DATA SECTION »
----------------------------------------
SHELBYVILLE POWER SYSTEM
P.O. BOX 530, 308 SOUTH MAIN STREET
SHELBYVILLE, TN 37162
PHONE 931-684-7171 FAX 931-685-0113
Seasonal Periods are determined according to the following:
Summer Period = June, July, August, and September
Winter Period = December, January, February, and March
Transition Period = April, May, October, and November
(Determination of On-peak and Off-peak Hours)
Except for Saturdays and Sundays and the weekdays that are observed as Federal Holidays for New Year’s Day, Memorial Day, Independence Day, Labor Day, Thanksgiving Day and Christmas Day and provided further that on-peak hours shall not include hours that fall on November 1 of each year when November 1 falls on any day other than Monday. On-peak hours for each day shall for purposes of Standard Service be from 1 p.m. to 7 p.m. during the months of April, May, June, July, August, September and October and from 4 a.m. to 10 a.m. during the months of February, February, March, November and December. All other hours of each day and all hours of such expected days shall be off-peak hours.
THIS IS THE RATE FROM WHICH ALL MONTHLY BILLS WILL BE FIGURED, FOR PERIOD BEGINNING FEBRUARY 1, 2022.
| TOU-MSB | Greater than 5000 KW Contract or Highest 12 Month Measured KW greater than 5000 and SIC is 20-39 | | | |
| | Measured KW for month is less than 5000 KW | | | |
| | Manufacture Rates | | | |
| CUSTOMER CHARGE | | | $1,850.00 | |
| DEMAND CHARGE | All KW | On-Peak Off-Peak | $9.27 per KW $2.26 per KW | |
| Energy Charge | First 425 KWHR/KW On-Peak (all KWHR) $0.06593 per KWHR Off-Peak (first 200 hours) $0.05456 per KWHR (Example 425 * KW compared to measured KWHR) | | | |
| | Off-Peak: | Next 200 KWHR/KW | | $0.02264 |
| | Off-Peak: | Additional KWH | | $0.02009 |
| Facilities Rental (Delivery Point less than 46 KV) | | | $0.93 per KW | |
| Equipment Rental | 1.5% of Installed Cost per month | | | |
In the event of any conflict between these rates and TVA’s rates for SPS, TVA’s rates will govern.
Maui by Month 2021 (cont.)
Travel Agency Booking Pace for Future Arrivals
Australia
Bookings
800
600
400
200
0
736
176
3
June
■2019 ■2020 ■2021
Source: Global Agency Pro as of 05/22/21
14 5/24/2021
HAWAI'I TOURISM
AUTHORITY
----------------------------------------
EXERCISE REQUIREMENTS »
Within the data above, how many lines include the word "KWHR"? Respond with the number only.

EXERCISE SOLUTION »
2